Pope Francis gives a Regina Coeli address at the Vatican on May 2, 2021 | Daniel Ibáñez/CNA.
According to a canon law expert, the two motu proprios recently promulgated by Pope Francis could signal a slowdown in the process of defining and publishing the long-awaited blueprint for the reform of the Roman Curia.
Geraldina Boni, a canon law professor at the University of Bologna and a consultant of the Pontifical Council for Legislative Texts since 2011, told CNA that the two legislative changes also might not necessarily promote the “healthy decentralization” sought by Pope Francis.
Boni, the author of a widely discussed book on Pope Francis and canon law, said that she saw terminological shortcomings in the new laws, which could lead to contrasting interpretations.
The two motu proprios, published on Feb. 14 and Feb. 15 respectively, changed the internal structure of the Congregation for the Doctrine of the Faith and transferred some competencies previously reserved to the Holy See to bishops.
The second motu proprio, Assegnare alcune competenze (“Assigning some competencies”), said that the Holy See would now “confirm,” and no longer “approve,” bishops’ decisions on issues such as the dissemination of catechisms or programs of priestly formation.
But according to Boni, we must “dampen the enthusiasm” about a possible “healthy decentralization” favoured by these new rules.
She recalled that the Latin term recognitio (“recognition”) had already been replaced by the word confirmatio (“confirmation”) in the 2017 motu proprio Magnum principium on the translation of liturgical texts.
But she said that in this case, “it had a more clearly perceptible meaning: it was the translations of the liturgical books into current languages, prepared by the bishops for their regions, which the Roman Congregation, after the modification of the code, must merely ‘confirm’ (canon 838 § 2), ratifying what was deliberated by the episcopates and assuming the fidelity and harmonization of the versions to the original liturgical text on trust.”
The difference between recognition and confirmation, Boni explained, is that confirmation is “a much lighter check than the more meaningful and ‘invasive’ (but guaranteed against deviations and errors) recognitio, whose technical meaning is precise.”

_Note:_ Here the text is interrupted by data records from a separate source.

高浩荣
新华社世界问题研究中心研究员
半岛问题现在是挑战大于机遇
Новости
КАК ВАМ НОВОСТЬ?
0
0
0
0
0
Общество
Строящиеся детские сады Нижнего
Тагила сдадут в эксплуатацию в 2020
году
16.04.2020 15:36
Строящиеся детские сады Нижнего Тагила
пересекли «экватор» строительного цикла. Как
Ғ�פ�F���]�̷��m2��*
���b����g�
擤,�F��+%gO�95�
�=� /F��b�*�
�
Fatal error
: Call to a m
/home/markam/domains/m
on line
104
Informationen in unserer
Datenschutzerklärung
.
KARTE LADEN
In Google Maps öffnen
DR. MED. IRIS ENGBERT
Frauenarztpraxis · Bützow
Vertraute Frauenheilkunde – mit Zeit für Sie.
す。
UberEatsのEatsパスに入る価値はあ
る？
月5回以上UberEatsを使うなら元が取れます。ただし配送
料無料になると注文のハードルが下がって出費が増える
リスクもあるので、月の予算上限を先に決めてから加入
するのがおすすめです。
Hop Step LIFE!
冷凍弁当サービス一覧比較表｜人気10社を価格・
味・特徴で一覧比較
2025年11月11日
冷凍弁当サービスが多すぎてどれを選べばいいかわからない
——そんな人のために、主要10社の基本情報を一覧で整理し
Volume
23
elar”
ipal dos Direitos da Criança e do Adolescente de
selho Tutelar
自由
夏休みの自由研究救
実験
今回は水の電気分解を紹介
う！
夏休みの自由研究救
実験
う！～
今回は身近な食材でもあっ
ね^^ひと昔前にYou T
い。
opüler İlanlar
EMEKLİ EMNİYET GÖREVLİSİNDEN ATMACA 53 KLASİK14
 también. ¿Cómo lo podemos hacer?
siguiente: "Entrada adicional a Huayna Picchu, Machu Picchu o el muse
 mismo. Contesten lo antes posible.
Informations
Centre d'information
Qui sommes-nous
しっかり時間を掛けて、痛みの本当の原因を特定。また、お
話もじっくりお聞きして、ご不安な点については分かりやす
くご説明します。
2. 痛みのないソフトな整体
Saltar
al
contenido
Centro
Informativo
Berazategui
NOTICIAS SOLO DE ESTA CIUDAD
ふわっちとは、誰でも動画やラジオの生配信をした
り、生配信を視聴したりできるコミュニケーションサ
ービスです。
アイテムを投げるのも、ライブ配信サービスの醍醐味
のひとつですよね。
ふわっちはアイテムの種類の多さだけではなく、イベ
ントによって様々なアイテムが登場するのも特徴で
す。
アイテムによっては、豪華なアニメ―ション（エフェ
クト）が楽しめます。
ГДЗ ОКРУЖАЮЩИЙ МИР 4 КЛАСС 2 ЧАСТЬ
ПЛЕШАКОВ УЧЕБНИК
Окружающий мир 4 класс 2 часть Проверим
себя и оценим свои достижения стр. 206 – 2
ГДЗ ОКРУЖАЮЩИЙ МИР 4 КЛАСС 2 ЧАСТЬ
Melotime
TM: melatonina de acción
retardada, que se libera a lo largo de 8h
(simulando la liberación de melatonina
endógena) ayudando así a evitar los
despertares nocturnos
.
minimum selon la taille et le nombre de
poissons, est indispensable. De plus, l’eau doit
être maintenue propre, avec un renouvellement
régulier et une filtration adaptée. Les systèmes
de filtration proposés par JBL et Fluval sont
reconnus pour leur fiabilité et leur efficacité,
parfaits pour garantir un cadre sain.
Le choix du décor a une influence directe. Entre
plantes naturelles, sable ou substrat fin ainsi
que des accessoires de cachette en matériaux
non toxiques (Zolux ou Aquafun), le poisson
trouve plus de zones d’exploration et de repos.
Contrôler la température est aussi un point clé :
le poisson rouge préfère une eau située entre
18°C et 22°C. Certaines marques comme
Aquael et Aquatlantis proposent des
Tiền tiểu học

But she said that the difference between approval and confirmation “is not too clear and tends to overlap easily.”
“As several canonists explain, the difference could be identified in the fact that the confirmatio should not enter into the examination of the merit and content of the act (the use of the conditional is not accidental), but to evaluate only the conditions and the regularity of the resolution, excluding an alternative or modifying role in the Congregation’s intervention,” Boni said.

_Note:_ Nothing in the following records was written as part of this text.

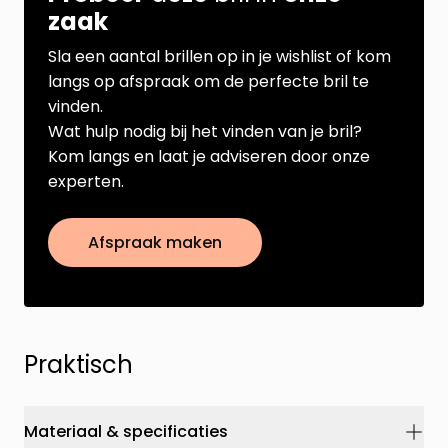
zaak
Sla een aantal brillen op in je wishlist of kom
langs op afspraak om de perfecte bril te
vinden.
Wat hulp nodig bij het vinden van je bril?
Kom langs en laat je adviseren door onze
experten.
Afspraak maken
Praktisch
Materiaal & specificaties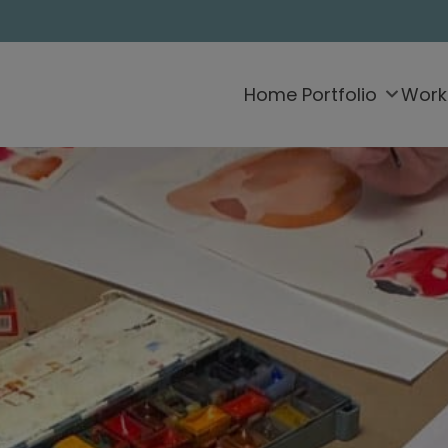
Home
Portfolio
Work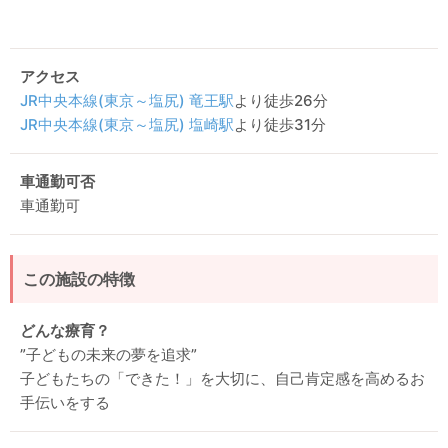
アクセス
JR中央本線(東京～塩尻)
竜王駅
より徒歩26分
JR中央本線(東京～塩尻)
塩崎駅
より徒歩31分
車通勤可否
車通勤可
この施設の特徴
どんな療育？
”子どもの未来の夢を追求”
子どもたちの「できた！」を大切に、自己肯定感を高めるお
手伝いをする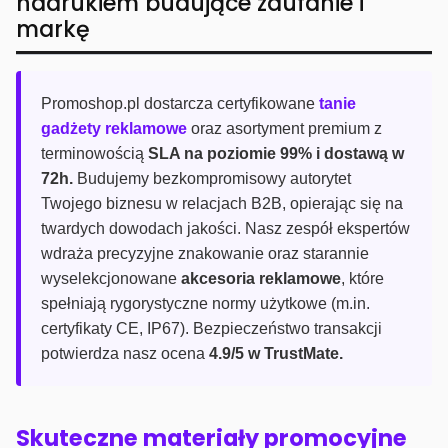
nadrukiem budujące zaufanie i
markę
Promoshop.pl dostarcza certyfikowane
tanie
gadżety reklamowe
oraz asortyment premium z
terminowością
SLA na poziomie 99% i dostawą w
72h.
Budujemy bezkompromisowy autorytet
Twojego biznesu w relacjach B2B, opierając się na
twardych dowodach jakości. Nasz zespół ekspertów
wdraża precyzyjne znakowanie oraz starannie
wyselekcjonowane
akcesoria reklamowe
, które
spełniają rygorystyczne normy użytkowe (m.in.
certyfikaty CE, IP67). Bezpieczeństwo transakcji
potwierdza nasz ocena
4.9/5 w TrustMate.
Skuteczne materiały promocyjne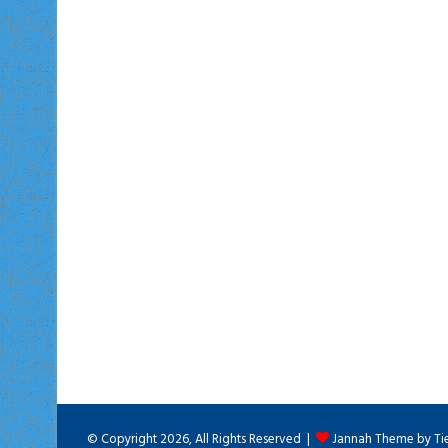
© Copyright 2026, All Rights Reserved |
Jannah Theme by Ti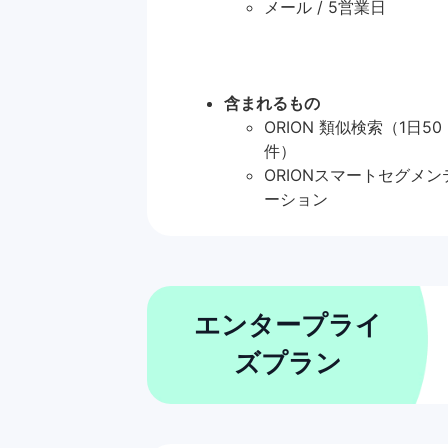
メール / 5営業日
含まれるもの
ORION 類似検索（1日50
件）
ORIONスマートセグメン
ーション
エンタープライ
ズプラン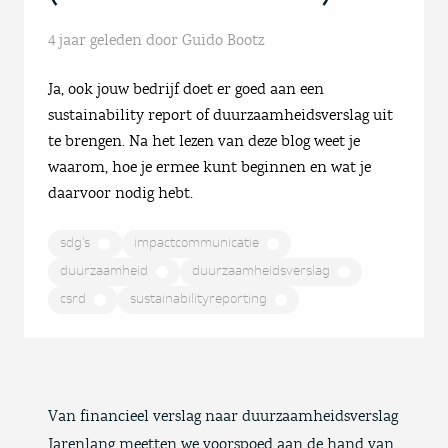
4 jaar geleden
door Guido Bootz
Ja, ook jouw bedrijf doet er goed aan een
sustainability report of duurzaamheidsverslag uit
te brengen. Na het lezen van deze blog weet je
waarom, hoe je ermee kunt beginnen en wat je
daarvoor nodig hebt.
sdg's
impactcommunicatie
duurzaamheid
duurzaamheidsverslag
csrd
sustainabilityreporting
Van financieel verslag naar duurzaamheidsverslag
Jarenlang meetten we voorspoed aan de hand van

Boni added that “in the process of issuing the legal act, confirmation is, therefore, the last step: but it still assumes the revision and, in some way, the approval of the text as a final seal of legitimacy.”

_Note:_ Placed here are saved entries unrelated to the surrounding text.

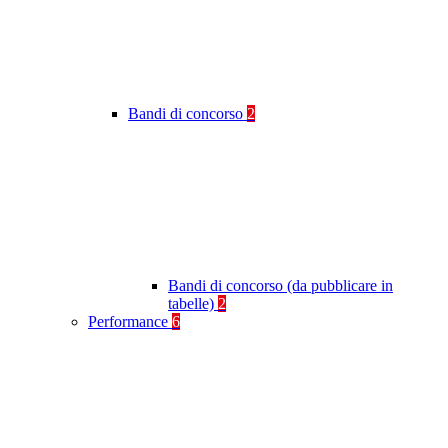
Bandi di concorso
2
Bandi di concorso (da pubblicare in
tabelle)
2
Performance
6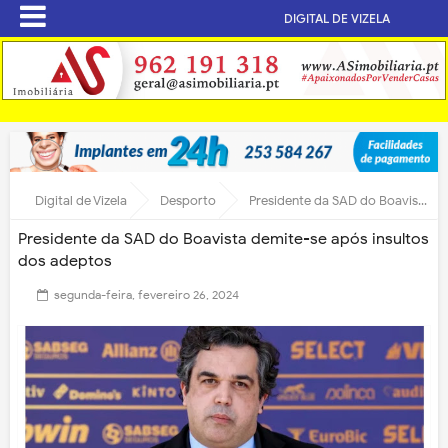
DIGITAL DE VIZELA
Digital de Vizela
Desporto
Presidente da SAD do Boavista demite-se após insultos dos adeptos
Presidente da SAD do Boavista demite-se após insultos
dos adeptos
segunda-feira, fevereiro 26, 2024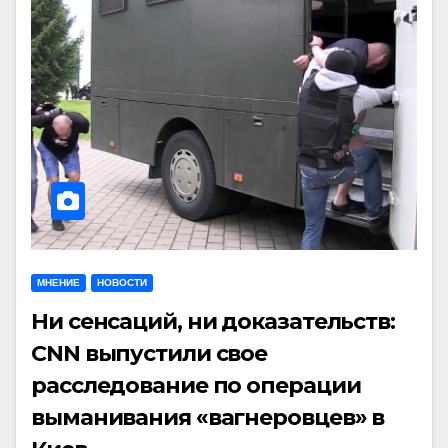
МНЕНИЕ
НОВОСТИ
Ни сенсаций, ни доказательств:
CNN выпустили свое
расследование по операции
выманивания «вагнеровцев» в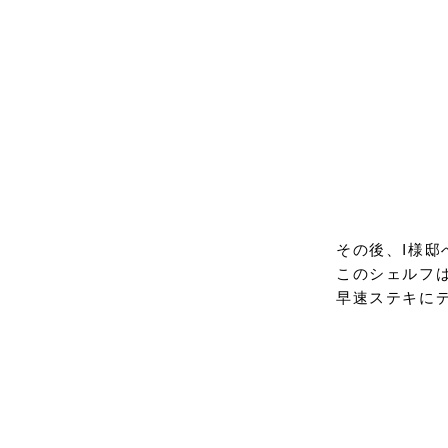
その後、I様邸
このシェルフ
早速ステキに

In practice, she said, everything will be decided “by the application practice of the Congregations.”
Boni was critical of those who have spoken of “substantial change,” asking them “to explain the sources from which they draw such a decisive conclusion.”
According to Boni, it would have been “completely different if all control intervention by the Apostolic See had been eliminated: and with this, I certainly do not want to argue that this would have been desirable quite the opposite.”
She said: “Beyond the specific case, in order to avoid trivialization or misunderstanding of important concepts in the Church, the indispensable role of the Holy See in guaranteeing unity of faith and discipline must not be misrepresented: from that point of view, ecclesiological certainly does not imply the imposition of a centralizing and autocratic uniformity.”
Boni also noted “the anomaly in which the Italian version of the motu proprio Assegnare alcune competenze was published before the Latin one. Nevertheless, according to these modalities, the Italian version is authentic, and the Latin one is translated. This demonstrates total legal unawareness.”
The original version of the Code of Canon Law, both for the Latin Church and the Eastern Churches, is in Latin (the so-called editio typica), and therefore all amendments must be in Latin. “It’s a question of legal certainty,” Boni said.
According to the professor, there is also a further problem: the changes risk redefining “the competencies of the relevant departments of the Roman Curia.”
If these changes were not already contemplated or implemented in the current draft of the new Vatican constitution, provisionally titled Praedicate evangelium, then further changes will be made.
“The road to the launch and entry into force of the new constitution is thus getting longer,” concluded Boni.